Portes Ouvertes Moulin d’Andé-Prix CECI
Résidence d’écriture pour le réalisateur d’un premier ou deuxième projet de long métrage en développement, avec prise en charge de l’hébergement et participation aux frais de déplacement, offerte par le centre culturel normand Moulin d’Andé, l’association internationale CECI de soutien au développement durable et solidaire, et le Festival du Film de Locarno.
Rob Mendoza, (« OVNIs dans les tropiques », Équateur)
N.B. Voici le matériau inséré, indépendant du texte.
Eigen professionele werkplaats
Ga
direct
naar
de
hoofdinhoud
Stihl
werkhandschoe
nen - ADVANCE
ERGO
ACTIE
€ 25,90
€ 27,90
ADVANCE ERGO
Prix du laboratoire de Rotterdam
Participation au prochain Rotterdam Film Festival Lab, incluant l’hébergement pris en charge par le Festival et une contribution aux frais de déplacement par le Locarno Film Festival.
Yamila MarreroCrisalida Producciones, Cuba
Prix de la stratégie d’audience du Fonds du cinéma mondial Open Doors
Le World Cinema Fund de la Berlinale propose un programme spécifique conçu et adapté pour suivre de près le développement d’une stratégie d’engagement du public.
« Le retour du dernier guerrier Mochica »
Prix Portes Ouvertes OIF-ACP-UE
Conseil d’une durée maximale de 18 mois, portant sur l’analyse du scénario et du traitement, le montage du scénario et la finition du dossier du film en fonction des besoins spécifiques du projet retenu. Fourni par l’Organisation internationale de la Francophonie (OIF) pour les francophones.